● **Your objective**: Pull each line containing "Adhesive" from the data.

Data START

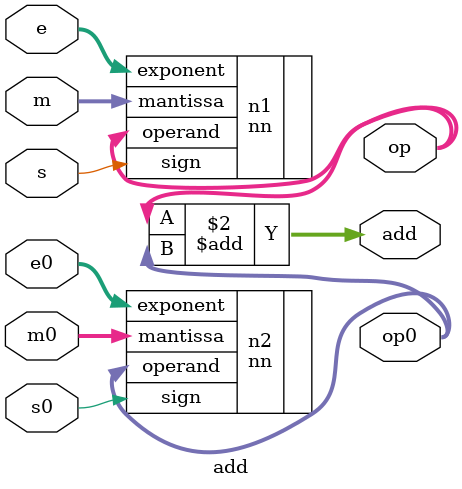
<source format=v>
`include "nn.v"
module add(op,op0,s,s0,m,m0,e,e0,add);
     input s,s0;
     input [22:0]m,m0;
     input [7:0]e,e0;
     output  [31:0]op,op0;
     output reg[31:0]add;

     
     nn n1(.sign(s),.mantissa(m),.exponent(e),.operand(op));
     nn n2(.sign(s0),.mantissa(m0),.exponent(e0),.operand(op0));

     always @(add,op,op0) begin
       add=op + op0;  
     end
     
   
endmodule
</source>
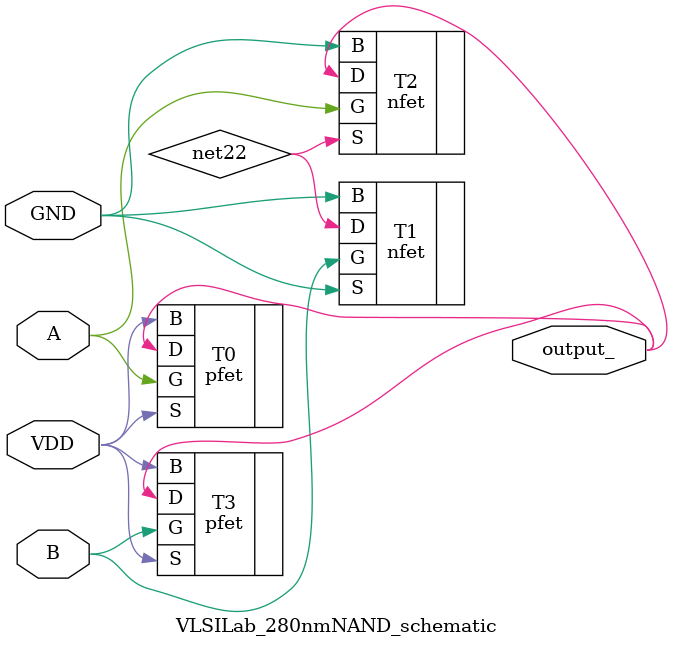
<source format=v>

module VLSILab_280nmNAND_schematic ( output_, GND, VDD, A, B );

output  output_;

//wire dirty_out;

inout  GND, VDD;

input  A, B;

//assign output_ = (dirty_out !== 1'bx) ? dirty_out : 1'bz;
//assign output_ = dirty_out;
specify 
    //specparam CDS_LIBNAME  = "VLSILab";
    //specparam CDS_CELLNAME = "280nmNAND";
    //specparam CDS_VIEWNAME = "schematic";
endspecify

nfet  T2 ( .G(A), .B(GND), .S(net22), .D(output_));
nfet  T1 ( .G(B), .B(GND), .S(GND), .D(net22));
pfet  T3 ( .G(B), .B(VDD), .S(VDD), .D(output_));
pfet  T0 ( .G(A), .B(VDD), .S(VDD), .D(output_));

endmodule

</source>
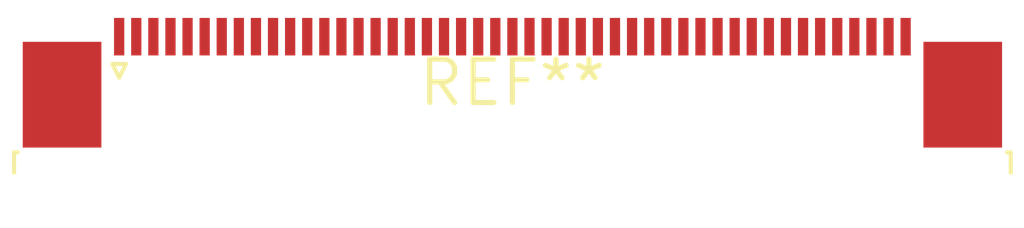
<source format=kicad_pcb>
(kicad_pcb (version 20240108) (generator pcbnew)

  (general
    (thickness 1.6)
  )

  (paper "A4")
  (layers
    (0 "F.Cu" signal)
    (31 "B.Cu" signal)
    (32 "B.Adhes" user "B.Adhesive")
    (33 "F.Adhes" user "F.Adhesive")
    (34 "B.Paste" user)
    (35 "F.Paste" user)
    (36 "B.SilkS" user "B.Silkscreen")
    (37 "F.SilkS" user "F.Silkscreen")
    (38 "B.Mask" user)
    (39 "F.Mask" user)
    (40 "Dwgs.User" user "User.Drawings")
    (41 "Cmts.User" user "User.Comments")
    (42 "Eco1.User" user "User.Eco1")
    (43 "Eco2.User" user "User.Eco2")
    (44 "Edge.Cuts" user)
    (45 "Margin" user)
    (46 "B.CrtYd" user "B.Courtyard")
    (47 "F.CrtYd" user "F.Courtyard")
    (48 "B.Fab" user)
    (49 "F.Fab" user)
    (50 "User.1" user)
    (51 "User.2" user)
    (52 "User.3" user)
    (53 "User.4" user)
    (54 "User.5" user)
    (55 "User.6" user)
    (56 "User.7" user)
    (57 "User.8" user)
    (58 "User.9" user)
  )

  (setup
    (pad_to_mask_clearance 0)
    (pcbplotparams
      (layerselection 0x00010fc_ffffffff)
      (plot_on_all_layers_selection 0x0000000_00000000)
      (disableapertmacros false)
      (usegerberextensions false)
      (usegerberattributes false)
      (usegerberadvancedattributes false)
      (creategerberjobfile false)
      (dashed_line_dash_ratio 12.000000)
      (dashed_line_gap_ratio 3.000000)
      (svgprecision 4)
      (plotframeref false)
      (viasonmask false)
      (mode 1)
      (useauxorigin false)
      (hpglpennumber 1)
      (hpglpenspeed 20)
      (hpglpendiameter 15.000000)
      (dxfpolygonmode false)
      (dxfimperialunits false)
      (dxfusepcbnewfont false)
      (psnegative false)
      (psa4output false)
      (plotreference false)
      (plotvalue false)
      (plotinvisibletext false)
      (sketchpadsonfab false)
      (subtractmaskfromsilk false)
      (outputformat 1)
      (mirror false)
      (drillshape 1)
      (scaleselection 1)
      (outputdirectory "")
    )
  )

  (net 0 "")

  (footprint "TE_4-1734839-7_1x47-1MP_P0.5mm_Horizontal" (layer "F.Cu") (at 0 0))

)

</source>
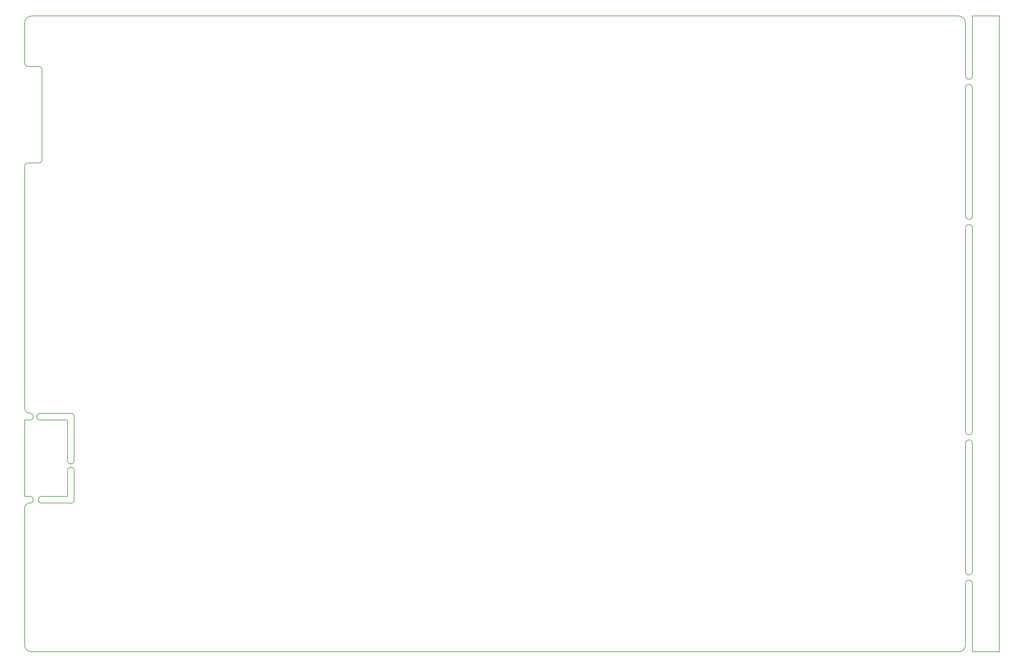
<source format=gm1>
G04 #@! TF.GenerationSoftware,KiCad,Pcbnew,no-vcs-found-23590d8~58~ubuntu14.04.1*
G04 #@! TF.CreationDate,2017-04-11T13:57:34+09:00*
G04 #@! TF.ProjectId,dotmatrix_64x48,646F746D61747269785F36347834382E,rev?*
G04 #@! TF.FileFunction,Profile,NP*
%FSLAX46Y46*%
G04 Gerber Fmt 4.6, Leading zero omitted, Abs format (unit mm)*
G04 Created by KiCad (PCBNEW no-vcs-found-23590d8~58~ubuntu14.04.1) date Tue Apr 11 13:57:34 2017*
%MOMM*%
%LPD*%
G01*
G04 APERTURE LIST*
%ADD10C,0.100000*%
%ADD11C,0.150000*%
G04 APERTURE END LIST*
D10*
D11*
X289000000Y-86500000D02*
X289000000Y-86500000D01*
X289000000Y-74000000D02*
G75*
G03X287000000Y-74000000I-1000000J0D01*
G01*
X289000000Y-83000000D02*
X289000000Y-74000000D01*
X287000000Y-86500000D02*
X287000000Y-86500000D01*
X287000000Y-83000000D02*
X287000000Y-96000000D01*
X289000000Y-83000000D02*
X289000000Y-96000000D01*
X287000000Y-83000000D02*
X287000000Y-74000000D01*
X289000000Y-53500000D02*
X289000000Y-53500000D01*
X289000000Y-33000000D02*
G75*
G03X287000000Y-33000000I-1000000J0D01*
G01*
X289000000Y-50000000D02*
X289000000Y-33000000D01*
X287000000Y-70500000D02*
G75*
G03X289000000Y-70500000I1000000J0D01*
G01*
X287000000Y-53500000D02*
X287000000Y-53500000D01*
X289000000Y-70500000D02*
X289000000Y-53500000D01*
X287000000Y-50000000D02*
X287000000Y-53500000D01*
X289000000Y-50000000D02*
X289000000Y-53500000D01*
X287000000Y-70500000D02*
X287000000Y-53500000D01*
X287000000Y-50000000D02*
X287000000Y-33000000D01*
X289000000Y-133500000D02*
X289000000Y-116500000D01*
X287000000Y-133500000D02*
G75*
G03X289000000Y-133500000I1000000J0D01*
G01*
X287000000Y-113000000D02*
X287000000Y-116500000D01*
X287000000Y-133500000D02*
X287000000Y-116500000D01*
X287000000Y-113000000D02*
X287000000Y-96000000D01*
X289000000Y-113000000D02*
X289000000Y-96000000D01*
X289000000Y-113000000D02*
X289000000Y-116500000D01*
X289000000Y-116500000D02*
X289000000Y-116500000D01*
X287000000Y-116500000D02*
X287000000Y-116500000D01*
X289000000Y-157500000D02*
X289000000Y-157500000D01*
X289000000Y-154000000D02*
X289000000Y-157500000D01*
X287000000Y-157500000D02*
X287000000Y-157500000D01*
X287000000Y-154000000D02*
X287000000Y-157500000D01*
X289000000Y-154000000D02*
X289000000Y-137000000D01*
X287000000Y-154000000D02*
X287000000Y-137000000D01*
X289000000Y-137000000D02*
G75*
G03X287000000Y-137000000I-1000000J0D01*
G01*
X287000000Y-174500000D02*
G75*
G03X289000000Y-174500000I1000000J0D01*
G01*
X289000000Y-174500000D02*
X289000000Y-157500000D01*
X287000000Y-174500000D02*
X287000000Y-157500000D01*
X289000000Y-178000000D02*
G75*
G03X287000000Y-178000000I-1000000J0D01*
G01*
X287000000Y-29500000D02*
G75*
G03X289000000Y-29500000I1000000J0D01*
G01*
X25500000Y-154500000D02*
G75*
G03X26500000Y-153500000I0J1000000D01*
G01*
X16500000Y-128200000D02*
G75*
G03X16500000Y-130200000I0J-1000000D01*
G01*
X13500000Y-130200000D02*
G75*
G03X13500000Y-128200000I0J1000000D01*
G01*
X26500000Y-129200000D02*
G75*
G03X25500000Y-128200000I-1000000J0D01*
G01*
X24500000Y-142000000D02*
G75*
G03X26500000Y-142000000I1000000J0D01*
G01*
X26500000Y-145000000D02*
G75*
G03X24500000Y-145000000I-1000000J0D01*
G01*
X17000000Y-152500000D02*
G75*
G03X17000000Y-154500000I0J-1000000D01*
G01*
X13500000Y-154500000D02*
G75*
G03X13500000Y-152500000I0J1000000D01*
G01*
X26500000Y-145000000D02*
X26500000Y-153500000D01*
X25500000Y-128200000D02*
X16500000Y-128200000D01*
X24500000Y-152500000D02*
X17000000Y-152500000D01*
X13500000Y-154500000D02*
G75*
G03X12000000Y-156000000I0J-1500000D01*
G01*
X12000000Y-126700000D02*
G75*
G03X13500000Y-128200000I1500000J0D01*
G01*
X289000000Y-12000000D02*
X289000000Y-29500000D01*
X296900000Y-12000000D02*
X289000000Y-12000000D01*
X24500000Y-130200000D02*
X24500000Y-142000000D01*
X26500000Y-142000000D02*
X26500000Y-129200000D01*
X13500000Y-152500000D02*
X12000000Y-152500000D01*
X24500000Y-130200000D02*
X16500000Y-130200000D01*
X12000000Y-156000000D02*
X12000000Y-196000000D01*
X12000000Y-130200000D02*
X12000000Y-152500000D01*
X13500000Y-130200000D02*
X12000000Y-130200000D01*
X24500000Y-145000000D02*
X24500000Y-152500000D01*
X17000000Y-154500000D02*
X25500000Y-154500000D01*
X296900000Y-59000000D02*
X296900000Y-12000000D01*
X12000000Y-25800000D02*
G75*
G03X13000000Y-26800000I1000000J0D01*
G01*
X16100000Y-26800000D02*
X13000000Y-26800000D01*
X17100000Y-27800000D02*
G75*
G03X16100000Y-26800000I-1000000J0D01*
G01*
X12000000Y-14000000D02*
X12000000Y-25800000D01*
X17100000Y-54000000D02*
X17100000Y-27800000D01*
X13000000Y-55000000D02*
X16100000Y-55000000D01*
X16100000Y-55000000D02*
G75*
G03X17100000Y-54000000I0J1000000D01*
G01*
X13000000Y-55000000D02*
G75*
G03X12000000Y-56000000I0J-1000000D01*
G01*
X14000000Y-12000000D02*
G75*
G03X12000000Y-14000000I0J-2000000D01*
G01*
X12000000Y-196000000D02*
G75*
G03X14000000Y-198000000I2000000J0D01*
G01*
X285000000Y-198000000D02*
G75*
G03X287000000Y-196000000I0J2000000D01*
G01*
X287000000Y-14000000D02*
G75*
G03X285000000Y-12000000I-2000000J0D01*
G01*
X296900000Y-198000000D02*
X296900000Y-59000000D01*
X287000000Y-178000000D02*
X287000000Y-196000000D01*
X287000000Y-14000000D02*
X287000000Y-29500000D01*
X289000000Y-198000000D02*
X289000000Y-178000000D01*
X296900000Y-198000000D02*
X289000000Y-198000000D01*
X12000000Y-126700000D02*
X12000000Y-56000000D01*
X285000000Y-198000000D02*
X14000000Y-198000000D01*
X14000000Y-12000000D02*
X285000000Y-12000000D01*
M02*

</source>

Data END

● **Output of the exercise**:
    (32 "B.Adhes" user "B.Adhesive")
    (33 "F.Adhes" user "F.Adhesive")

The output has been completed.